The awkward camaraderie even extended outside the game and onto the Internet, where Holzhauer would not stop tweeting jokes at his competition. Maybe it was strategic, like he was trying to shake them up a little. More likely he was just having fun. That's what made this series so good: for four nights, the show slyly sidestepped its otherwise extremely rigid structure to let a bunch of smart, well-mannered (mostly) guys answer otherwise useless trivia questions. The composers even cooked up a synth-y pepped-up version of the iconic theme and "think music" just for this game. People hosted watch parties at bars, the show trended on Twitter for the four nights it was on, floods of all-caps tweets hit every night around the same time as the poker-faced players revealed their Final Jeopardy answers. 

The tournament also came at a time when everyone who follows the show even a little bit knows we're witnessing the last days of Alex Trebek as host, following his announcement last spring that he'd been diagnosed with stage IV pancreatic cancer. It gave these games a bittersweet twinge: it's probably the last time these contestants will set foot on the Jeopardy! stage, and possibly the last time Trebek will host a championship like this.
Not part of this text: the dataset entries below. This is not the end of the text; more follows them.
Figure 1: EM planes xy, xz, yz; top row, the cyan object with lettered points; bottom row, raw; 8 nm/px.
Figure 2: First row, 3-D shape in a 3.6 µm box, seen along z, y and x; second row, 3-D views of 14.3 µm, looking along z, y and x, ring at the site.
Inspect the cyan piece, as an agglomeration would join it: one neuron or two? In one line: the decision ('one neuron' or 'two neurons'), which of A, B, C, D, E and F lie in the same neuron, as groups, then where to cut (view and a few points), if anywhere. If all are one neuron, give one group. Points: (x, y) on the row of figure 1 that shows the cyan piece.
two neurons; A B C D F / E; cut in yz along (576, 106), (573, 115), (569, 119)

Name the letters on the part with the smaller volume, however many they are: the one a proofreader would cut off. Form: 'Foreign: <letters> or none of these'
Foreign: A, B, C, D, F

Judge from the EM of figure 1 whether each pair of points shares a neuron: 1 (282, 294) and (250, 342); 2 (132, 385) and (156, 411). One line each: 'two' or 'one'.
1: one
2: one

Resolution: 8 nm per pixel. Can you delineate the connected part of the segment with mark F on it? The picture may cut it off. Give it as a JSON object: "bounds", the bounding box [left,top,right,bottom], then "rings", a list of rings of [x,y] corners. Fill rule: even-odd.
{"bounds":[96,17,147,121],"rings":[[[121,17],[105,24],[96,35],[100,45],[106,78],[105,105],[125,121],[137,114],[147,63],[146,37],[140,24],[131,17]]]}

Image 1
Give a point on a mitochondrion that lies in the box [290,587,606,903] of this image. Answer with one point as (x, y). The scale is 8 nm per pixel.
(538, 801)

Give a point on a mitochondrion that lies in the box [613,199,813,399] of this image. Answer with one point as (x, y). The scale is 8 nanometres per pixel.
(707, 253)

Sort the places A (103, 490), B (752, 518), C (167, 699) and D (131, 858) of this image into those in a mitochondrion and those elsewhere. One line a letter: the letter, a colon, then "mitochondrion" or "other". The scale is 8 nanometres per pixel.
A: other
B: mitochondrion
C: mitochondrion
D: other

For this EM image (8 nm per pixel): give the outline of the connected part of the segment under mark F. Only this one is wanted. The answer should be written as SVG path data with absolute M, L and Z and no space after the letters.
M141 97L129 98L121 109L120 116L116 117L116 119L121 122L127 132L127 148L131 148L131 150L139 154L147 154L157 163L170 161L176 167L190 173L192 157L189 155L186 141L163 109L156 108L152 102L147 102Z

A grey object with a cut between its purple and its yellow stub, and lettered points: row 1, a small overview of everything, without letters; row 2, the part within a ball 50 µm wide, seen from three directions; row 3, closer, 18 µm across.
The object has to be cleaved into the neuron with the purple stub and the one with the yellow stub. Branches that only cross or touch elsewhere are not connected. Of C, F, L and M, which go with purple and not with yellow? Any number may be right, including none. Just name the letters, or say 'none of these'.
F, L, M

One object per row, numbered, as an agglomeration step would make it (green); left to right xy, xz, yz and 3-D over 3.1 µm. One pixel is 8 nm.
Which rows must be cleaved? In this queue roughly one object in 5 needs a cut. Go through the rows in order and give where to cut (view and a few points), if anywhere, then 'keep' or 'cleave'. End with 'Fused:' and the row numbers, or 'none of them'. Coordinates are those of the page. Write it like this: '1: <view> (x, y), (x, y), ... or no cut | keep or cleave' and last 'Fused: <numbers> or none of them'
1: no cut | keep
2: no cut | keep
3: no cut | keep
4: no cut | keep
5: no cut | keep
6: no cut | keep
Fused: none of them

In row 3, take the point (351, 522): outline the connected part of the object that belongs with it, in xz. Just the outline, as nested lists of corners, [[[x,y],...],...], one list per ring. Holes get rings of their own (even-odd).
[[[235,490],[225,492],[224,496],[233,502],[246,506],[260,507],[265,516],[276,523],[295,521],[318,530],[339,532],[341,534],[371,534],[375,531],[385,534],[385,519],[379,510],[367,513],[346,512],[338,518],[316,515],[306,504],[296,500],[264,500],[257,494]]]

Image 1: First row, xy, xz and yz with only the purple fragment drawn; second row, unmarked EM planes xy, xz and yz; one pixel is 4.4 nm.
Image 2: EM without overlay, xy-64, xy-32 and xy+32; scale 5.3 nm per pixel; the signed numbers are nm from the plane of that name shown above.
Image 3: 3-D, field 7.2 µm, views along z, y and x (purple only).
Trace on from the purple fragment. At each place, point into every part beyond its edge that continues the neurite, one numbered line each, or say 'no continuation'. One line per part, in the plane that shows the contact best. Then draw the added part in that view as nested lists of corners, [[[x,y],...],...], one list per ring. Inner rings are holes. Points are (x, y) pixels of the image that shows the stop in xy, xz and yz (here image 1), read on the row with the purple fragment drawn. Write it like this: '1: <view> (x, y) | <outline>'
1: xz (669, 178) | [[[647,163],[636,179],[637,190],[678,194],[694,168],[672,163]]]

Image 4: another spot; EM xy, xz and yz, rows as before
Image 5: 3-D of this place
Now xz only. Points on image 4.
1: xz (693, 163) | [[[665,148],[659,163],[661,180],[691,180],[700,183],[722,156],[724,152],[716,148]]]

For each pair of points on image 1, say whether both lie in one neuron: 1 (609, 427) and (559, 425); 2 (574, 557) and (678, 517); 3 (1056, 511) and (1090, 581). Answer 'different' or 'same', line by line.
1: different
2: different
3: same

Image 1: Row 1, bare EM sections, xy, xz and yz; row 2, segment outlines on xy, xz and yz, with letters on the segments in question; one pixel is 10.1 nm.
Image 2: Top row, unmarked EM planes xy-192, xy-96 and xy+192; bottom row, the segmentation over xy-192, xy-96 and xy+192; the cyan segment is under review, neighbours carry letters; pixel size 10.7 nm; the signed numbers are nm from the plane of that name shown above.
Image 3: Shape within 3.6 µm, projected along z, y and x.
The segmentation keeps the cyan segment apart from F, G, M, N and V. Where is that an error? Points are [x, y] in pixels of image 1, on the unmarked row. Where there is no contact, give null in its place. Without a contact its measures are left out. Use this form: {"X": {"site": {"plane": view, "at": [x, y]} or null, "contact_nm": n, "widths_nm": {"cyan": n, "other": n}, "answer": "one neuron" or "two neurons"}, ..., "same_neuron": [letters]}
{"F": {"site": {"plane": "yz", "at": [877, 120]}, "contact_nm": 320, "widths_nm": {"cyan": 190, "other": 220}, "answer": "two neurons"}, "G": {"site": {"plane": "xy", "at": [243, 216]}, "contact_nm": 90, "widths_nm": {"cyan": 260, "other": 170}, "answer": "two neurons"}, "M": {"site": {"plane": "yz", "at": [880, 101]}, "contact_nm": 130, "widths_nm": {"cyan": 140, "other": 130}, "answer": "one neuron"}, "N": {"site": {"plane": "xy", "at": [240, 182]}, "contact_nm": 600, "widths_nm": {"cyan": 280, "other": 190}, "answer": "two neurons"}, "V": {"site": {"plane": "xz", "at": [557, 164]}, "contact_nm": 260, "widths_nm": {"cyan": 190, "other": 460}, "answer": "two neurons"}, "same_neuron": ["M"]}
He's been the host of Jeopardy! as long as an entire generation of fans has been alive, and it was clearly on the contestants' minds -- Rutter even skipped answering the Final Jeopardy clue during the last match to write "You're the best, Alex!" on his board. Jeopardy! The GOAT was more exciting and funny than any game show involving a bunch of people yelling trivia at a board ought to be. I'm no professional sports gambler, but I'd wager a lot that it's the last we'll see of its kind for a very long time.